**WORK REQUIRED**: Take the lines of the data below from the very first through the line containing "Figure 2: 7.2" and output them exactly, pictures excluded.

[Entries taken from a collection]
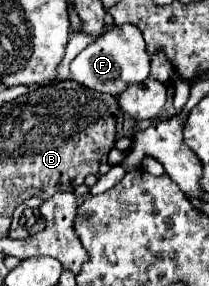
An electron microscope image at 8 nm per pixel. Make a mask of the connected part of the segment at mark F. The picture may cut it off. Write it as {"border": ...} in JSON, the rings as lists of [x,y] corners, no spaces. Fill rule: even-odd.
{"border":[[[133,24],[109,28],[81,54],[77,54],[77,58],[71,62],[71,76],[81,86],[111,96],[119,96],[127,86],[143,82],[149,76],[149,54],[145,52],[145,40],[141,30]]]}

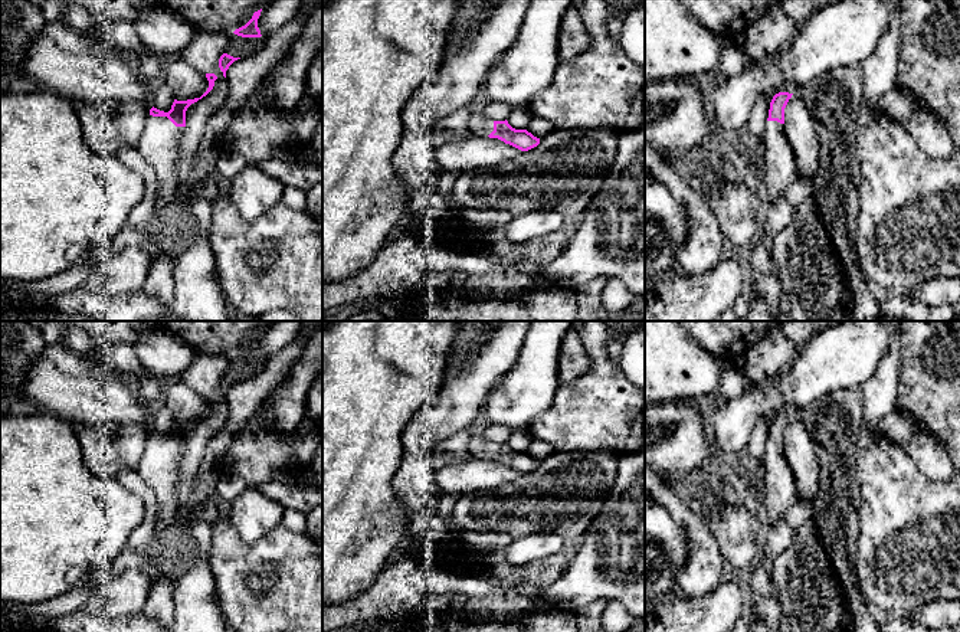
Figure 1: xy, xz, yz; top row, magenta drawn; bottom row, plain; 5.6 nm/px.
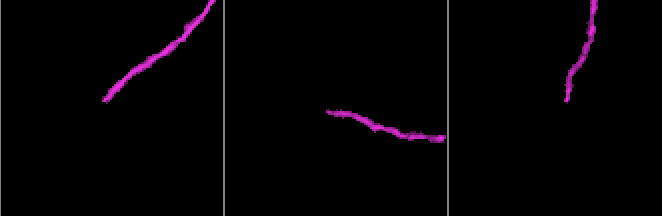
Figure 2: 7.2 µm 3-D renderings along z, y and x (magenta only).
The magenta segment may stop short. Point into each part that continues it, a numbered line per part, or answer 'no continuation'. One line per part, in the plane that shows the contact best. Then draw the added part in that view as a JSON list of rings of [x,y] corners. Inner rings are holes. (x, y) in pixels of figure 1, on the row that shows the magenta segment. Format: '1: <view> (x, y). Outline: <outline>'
1: xy (159, 144). Outline: [[[148,115],[135,147],[157,174],[155,206],[166,206],[178,190],[177,160],[184,131],[186,127],[176,127],[167,117]]]

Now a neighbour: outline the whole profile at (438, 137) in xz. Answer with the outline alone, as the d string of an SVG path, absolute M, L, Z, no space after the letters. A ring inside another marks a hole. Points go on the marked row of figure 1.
M466 108L453 111L450 115L442 118L438 127L430 132L427 145L433 150L455 140L463 140L468 134L468 122L471 114Z

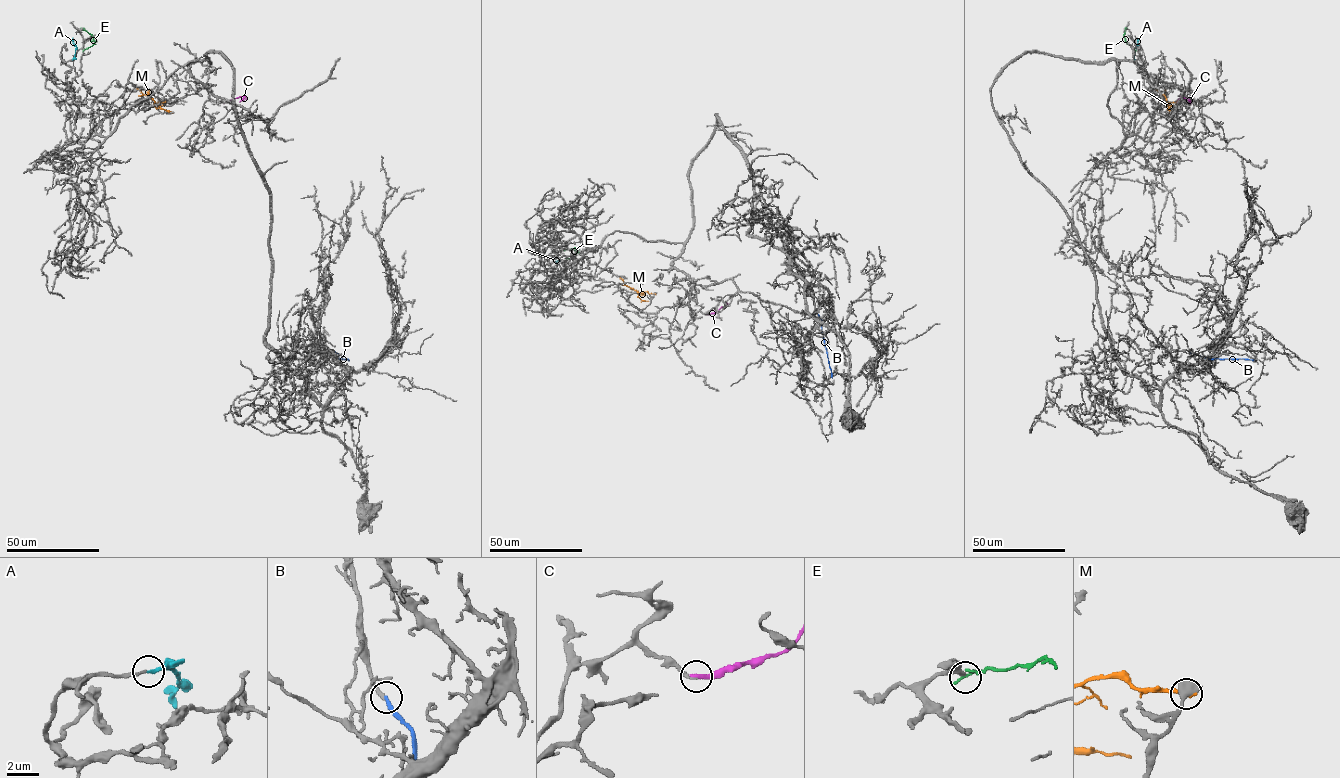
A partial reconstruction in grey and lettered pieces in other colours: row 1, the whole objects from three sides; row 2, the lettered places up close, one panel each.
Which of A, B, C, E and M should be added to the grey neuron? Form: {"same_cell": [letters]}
{"same_cell": ["B", "C"]}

**FINAL ANSWER**:
An electron microscope image at 8 nm per pixel. Make a mask of the connected part of the segment at mark F. The picture may cut it off. Write it as {"border": ...} in JSON, the rings as lists of [x,y] corners, no spaces. Fill rule: even-odd.
{"border":[[[133,24],[109,28],[81,54],[77,54],[77,58],[71,62],[71,76],[81,86],[111,96],[119,96],[127,86],[143,82],[149,76],[149,54],[145,52],[145,40],[141,30]]]}

Figure 1: xy, xz, yz; top row, magenta drawn; bottom row, plain; 5.6 nm/px.
Figure 2: 7.2 µm 3-D renderings along z, y and x (magenta only).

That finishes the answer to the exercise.